- [MATERIAL SUPPLIED]:
<<<<
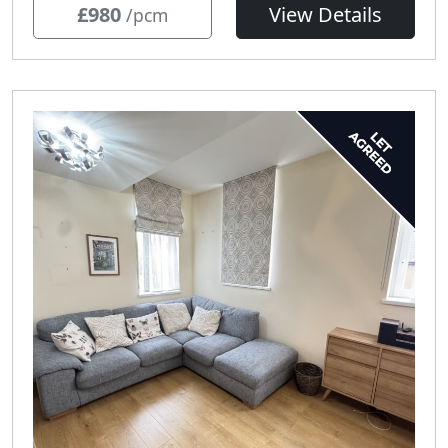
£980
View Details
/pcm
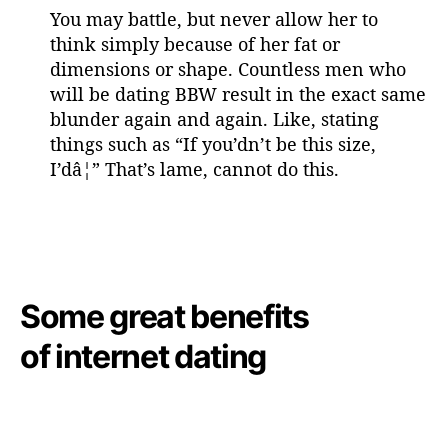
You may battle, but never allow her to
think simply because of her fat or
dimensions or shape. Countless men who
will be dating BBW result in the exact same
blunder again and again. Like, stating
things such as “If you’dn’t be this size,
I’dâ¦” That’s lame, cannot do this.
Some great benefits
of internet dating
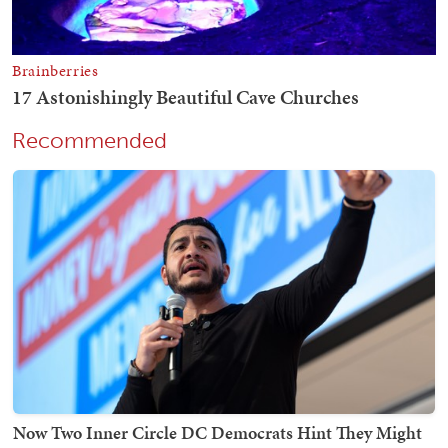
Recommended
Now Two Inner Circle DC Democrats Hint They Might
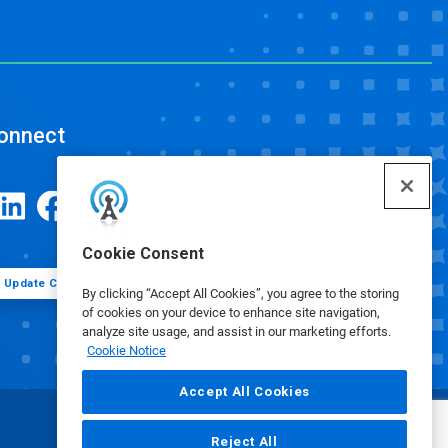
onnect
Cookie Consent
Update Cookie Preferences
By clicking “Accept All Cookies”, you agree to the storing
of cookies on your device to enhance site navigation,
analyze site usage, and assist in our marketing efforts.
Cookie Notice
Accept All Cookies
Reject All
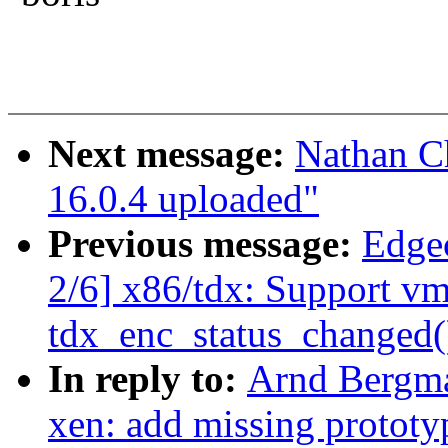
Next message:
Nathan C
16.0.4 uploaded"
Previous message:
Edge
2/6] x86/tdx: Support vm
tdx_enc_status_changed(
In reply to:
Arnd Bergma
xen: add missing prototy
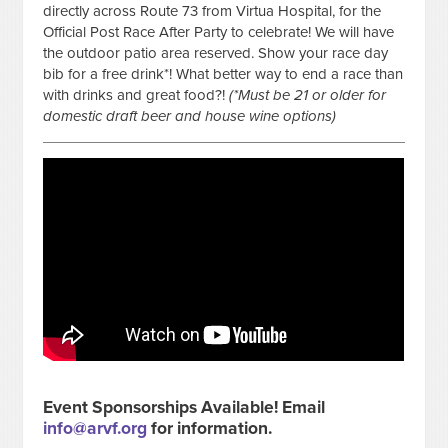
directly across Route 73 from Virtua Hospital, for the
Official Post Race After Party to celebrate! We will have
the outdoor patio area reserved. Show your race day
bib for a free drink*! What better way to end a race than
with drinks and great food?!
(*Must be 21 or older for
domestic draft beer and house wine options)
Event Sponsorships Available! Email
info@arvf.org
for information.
>>>>
- [WORK INSTRUCTION]:
An exact reproduction of the data is required, with pictures excluded.

- [OUTPUT BELOW]:
£980
View Details
/pcm
You may battle, but never allow her to
think simply because of her fat or
dimensions or shape. Countless men who
will be dating BBW result in the exact same
blunder again and again. Like, stating
things such as “If you’dn’t be this size,
I’dâ¦” That’s lame, cannot do this.
Some great benefits
of internet dating
Recommended
Now Two Inner Circle DC Democrats Hint They Might
onnect
Cookie Consent
Update Cookie Preferences
By clicking “Accept All Cookies”, you agree to the storing
of cookies on your device to enhance site navigation,
analyze site usage, and assist in our marketing efforts.
Cookie Notice
Accept All Cookies
Reject All
Next message:
Nathan C
16.0.4 uploaded"
Previous message:
Edge
2/6] x86/tdx: Support vm
tdx_enc_status_changed(
In reply to:
Arnd Bergma
xen: add missing prototy
directly across Route 73 from Virtua Hospital, for the
Official Post Race After Party to celebrate! We will have
the outdoor patio area reserved. Show your race day
bib for a free drink*! What better way to end a race than
with drinks and great food?!
(*Must be 21 or older for
domestic draft beer and house wine options)
Event Sponsorships Available! Email
info@arvf.org
for information.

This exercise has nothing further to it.